## Saved data entries

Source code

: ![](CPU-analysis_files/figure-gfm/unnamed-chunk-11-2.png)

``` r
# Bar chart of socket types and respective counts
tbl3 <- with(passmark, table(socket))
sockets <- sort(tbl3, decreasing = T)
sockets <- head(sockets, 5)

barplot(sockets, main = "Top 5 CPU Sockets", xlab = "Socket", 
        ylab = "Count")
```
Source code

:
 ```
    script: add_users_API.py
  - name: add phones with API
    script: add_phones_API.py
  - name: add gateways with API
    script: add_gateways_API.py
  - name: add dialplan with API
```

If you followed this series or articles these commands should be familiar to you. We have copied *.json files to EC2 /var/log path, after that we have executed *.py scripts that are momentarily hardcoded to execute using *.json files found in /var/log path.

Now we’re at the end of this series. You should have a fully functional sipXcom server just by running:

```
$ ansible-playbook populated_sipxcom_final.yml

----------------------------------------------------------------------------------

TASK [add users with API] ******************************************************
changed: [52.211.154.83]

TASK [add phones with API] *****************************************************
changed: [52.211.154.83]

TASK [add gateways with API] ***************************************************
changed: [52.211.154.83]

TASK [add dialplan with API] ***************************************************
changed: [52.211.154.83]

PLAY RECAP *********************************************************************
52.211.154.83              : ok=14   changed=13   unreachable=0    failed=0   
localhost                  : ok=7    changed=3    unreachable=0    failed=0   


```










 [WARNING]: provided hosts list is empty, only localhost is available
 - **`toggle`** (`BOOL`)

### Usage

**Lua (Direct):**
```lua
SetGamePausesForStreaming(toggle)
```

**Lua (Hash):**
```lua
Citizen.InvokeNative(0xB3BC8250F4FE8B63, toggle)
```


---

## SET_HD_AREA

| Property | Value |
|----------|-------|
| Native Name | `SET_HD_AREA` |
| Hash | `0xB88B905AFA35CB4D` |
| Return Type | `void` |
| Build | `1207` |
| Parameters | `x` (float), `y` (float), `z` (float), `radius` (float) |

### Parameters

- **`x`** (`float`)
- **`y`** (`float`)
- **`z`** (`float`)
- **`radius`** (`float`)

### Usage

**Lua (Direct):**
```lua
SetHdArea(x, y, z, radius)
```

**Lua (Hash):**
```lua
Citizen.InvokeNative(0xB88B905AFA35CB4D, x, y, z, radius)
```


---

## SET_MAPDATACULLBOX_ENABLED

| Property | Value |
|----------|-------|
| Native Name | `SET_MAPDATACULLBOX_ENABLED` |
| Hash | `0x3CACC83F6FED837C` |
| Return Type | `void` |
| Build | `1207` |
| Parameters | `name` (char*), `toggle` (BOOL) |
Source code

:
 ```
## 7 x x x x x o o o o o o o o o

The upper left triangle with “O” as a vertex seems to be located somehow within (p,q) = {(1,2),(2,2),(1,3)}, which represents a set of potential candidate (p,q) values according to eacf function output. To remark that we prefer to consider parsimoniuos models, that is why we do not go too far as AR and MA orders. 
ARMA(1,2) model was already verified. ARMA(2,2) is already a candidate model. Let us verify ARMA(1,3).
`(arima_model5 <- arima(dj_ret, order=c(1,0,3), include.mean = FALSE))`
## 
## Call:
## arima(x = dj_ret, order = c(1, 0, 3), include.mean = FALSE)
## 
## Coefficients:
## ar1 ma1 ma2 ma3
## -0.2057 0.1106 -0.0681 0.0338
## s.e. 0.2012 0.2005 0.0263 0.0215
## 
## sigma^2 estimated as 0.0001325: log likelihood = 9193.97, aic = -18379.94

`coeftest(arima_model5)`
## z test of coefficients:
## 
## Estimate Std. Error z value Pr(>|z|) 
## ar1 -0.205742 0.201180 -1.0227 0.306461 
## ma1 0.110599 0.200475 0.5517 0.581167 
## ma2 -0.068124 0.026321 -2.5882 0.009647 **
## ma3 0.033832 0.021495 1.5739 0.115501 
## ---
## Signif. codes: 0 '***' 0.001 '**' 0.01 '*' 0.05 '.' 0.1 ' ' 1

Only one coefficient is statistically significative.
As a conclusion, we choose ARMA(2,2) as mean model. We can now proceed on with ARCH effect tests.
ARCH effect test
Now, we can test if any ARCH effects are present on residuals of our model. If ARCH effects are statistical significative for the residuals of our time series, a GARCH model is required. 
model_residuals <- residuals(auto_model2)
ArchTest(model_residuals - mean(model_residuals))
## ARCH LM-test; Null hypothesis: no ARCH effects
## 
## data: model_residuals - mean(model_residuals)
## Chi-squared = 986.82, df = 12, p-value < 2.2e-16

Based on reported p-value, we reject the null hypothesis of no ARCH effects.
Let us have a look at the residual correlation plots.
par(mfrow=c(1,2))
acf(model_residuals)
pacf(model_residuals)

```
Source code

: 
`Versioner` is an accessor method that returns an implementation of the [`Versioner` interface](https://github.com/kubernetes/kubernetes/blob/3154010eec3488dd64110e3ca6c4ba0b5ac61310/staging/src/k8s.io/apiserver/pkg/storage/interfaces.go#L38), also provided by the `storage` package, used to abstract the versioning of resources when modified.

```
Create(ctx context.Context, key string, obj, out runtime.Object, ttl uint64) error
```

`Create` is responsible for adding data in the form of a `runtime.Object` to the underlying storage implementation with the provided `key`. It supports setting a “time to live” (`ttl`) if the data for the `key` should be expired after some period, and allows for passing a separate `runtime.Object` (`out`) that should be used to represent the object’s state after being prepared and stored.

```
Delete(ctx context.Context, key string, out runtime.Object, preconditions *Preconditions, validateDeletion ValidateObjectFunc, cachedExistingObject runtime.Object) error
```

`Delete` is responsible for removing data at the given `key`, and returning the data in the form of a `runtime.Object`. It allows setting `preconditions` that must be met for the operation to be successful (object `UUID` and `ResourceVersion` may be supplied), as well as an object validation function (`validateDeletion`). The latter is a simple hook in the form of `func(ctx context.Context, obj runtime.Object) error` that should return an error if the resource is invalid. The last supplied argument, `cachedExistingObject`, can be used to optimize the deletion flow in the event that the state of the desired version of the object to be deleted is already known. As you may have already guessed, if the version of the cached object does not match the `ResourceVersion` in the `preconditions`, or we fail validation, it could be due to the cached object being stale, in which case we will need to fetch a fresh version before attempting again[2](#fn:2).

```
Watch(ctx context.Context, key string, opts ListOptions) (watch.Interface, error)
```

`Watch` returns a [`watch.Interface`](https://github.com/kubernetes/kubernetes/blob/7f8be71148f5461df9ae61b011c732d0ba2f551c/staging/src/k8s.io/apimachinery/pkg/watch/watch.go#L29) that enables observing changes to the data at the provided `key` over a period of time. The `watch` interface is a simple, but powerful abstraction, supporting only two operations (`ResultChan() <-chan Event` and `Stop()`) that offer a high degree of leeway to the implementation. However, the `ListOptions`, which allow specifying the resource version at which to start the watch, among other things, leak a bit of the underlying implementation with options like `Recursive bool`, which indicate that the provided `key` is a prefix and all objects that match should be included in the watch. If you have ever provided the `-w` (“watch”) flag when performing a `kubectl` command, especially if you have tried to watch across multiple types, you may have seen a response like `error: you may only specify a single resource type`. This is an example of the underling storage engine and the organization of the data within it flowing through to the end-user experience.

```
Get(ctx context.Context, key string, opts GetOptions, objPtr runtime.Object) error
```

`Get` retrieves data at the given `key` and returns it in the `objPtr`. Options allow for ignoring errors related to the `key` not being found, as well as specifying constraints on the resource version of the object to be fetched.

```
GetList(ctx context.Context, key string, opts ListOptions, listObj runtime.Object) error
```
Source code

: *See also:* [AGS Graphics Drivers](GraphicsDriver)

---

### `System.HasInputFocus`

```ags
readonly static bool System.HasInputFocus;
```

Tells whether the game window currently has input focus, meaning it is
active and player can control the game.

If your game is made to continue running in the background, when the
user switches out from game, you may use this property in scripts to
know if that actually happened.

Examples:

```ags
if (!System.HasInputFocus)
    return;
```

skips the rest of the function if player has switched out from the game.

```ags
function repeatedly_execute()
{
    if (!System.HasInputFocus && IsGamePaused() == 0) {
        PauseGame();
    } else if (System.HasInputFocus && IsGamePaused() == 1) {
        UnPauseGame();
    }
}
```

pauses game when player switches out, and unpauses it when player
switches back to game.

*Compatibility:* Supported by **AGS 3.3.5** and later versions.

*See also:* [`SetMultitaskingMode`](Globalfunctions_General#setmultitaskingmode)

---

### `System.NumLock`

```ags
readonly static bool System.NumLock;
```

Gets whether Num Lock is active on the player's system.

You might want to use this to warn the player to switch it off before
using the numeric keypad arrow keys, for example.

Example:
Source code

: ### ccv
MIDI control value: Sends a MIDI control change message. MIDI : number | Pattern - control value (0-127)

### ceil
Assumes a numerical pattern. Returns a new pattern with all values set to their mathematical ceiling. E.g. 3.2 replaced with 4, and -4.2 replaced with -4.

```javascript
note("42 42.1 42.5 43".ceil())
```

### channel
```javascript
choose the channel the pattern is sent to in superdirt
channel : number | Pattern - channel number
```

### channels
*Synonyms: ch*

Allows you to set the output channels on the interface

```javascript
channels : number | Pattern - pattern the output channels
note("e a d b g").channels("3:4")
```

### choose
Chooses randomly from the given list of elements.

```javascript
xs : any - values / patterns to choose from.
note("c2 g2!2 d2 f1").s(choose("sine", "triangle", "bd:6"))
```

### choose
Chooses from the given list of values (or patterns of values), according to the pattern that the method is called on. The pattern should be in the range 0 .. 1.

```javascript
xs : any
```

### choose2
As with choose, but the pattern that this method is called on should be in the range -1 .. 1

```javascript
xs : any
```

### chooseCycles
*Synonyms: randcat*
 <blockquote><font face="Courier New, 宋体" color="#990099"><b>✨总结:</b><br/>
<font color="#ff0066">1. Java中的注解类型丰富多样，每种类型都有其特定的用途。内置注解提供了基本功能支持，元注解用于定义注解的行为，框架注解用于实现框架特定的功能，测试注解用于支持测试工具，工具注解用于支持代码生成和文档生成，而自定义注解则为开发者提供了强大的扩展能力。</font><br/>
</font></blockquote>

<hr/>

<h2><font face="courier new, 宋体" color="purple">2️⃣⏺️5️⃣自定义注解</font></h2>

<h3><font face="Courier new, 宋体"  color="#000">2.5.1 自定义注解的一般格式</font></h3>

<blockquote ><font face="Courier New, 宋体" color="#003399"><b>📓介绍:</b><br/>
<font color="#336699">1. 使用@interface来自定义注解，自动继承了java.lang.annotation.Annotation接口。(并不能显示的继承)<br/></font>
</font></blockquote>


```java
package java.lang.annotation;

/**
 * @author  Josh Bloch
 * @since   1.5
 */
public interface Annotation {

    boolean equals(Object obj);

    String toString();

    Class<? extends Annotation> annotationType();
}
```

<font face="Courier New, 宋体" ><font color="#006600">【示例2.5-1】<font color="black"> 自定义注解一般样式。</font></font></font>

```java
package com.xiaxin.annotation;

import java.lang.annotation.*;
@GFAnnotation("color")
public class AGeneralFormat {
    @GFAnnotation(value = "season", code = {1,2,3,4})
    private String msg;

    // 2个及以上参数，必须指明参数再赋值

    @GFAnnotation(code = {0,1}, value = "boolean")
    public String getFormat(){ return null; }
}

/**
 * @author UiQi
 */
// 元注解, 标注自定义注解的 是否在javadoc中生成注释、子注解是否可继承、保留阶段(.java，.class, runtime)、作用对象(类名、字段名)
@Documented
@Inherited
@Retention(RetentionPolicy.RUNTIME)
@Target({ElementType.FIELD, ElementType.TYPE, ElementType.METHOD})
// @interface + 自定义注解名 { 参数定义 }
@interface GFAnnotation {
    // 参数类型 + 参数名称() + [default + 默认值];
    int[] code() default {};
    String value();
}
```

## WHAT THE TASK ASKS
Where a line in the records above contains the word "switches", copy that line.

## SOLUTION TO THIS EXERCISE
user switches out from game, you may use this property in scripts to
pauses game when player switches out, and unpauses it when player
switches back to game.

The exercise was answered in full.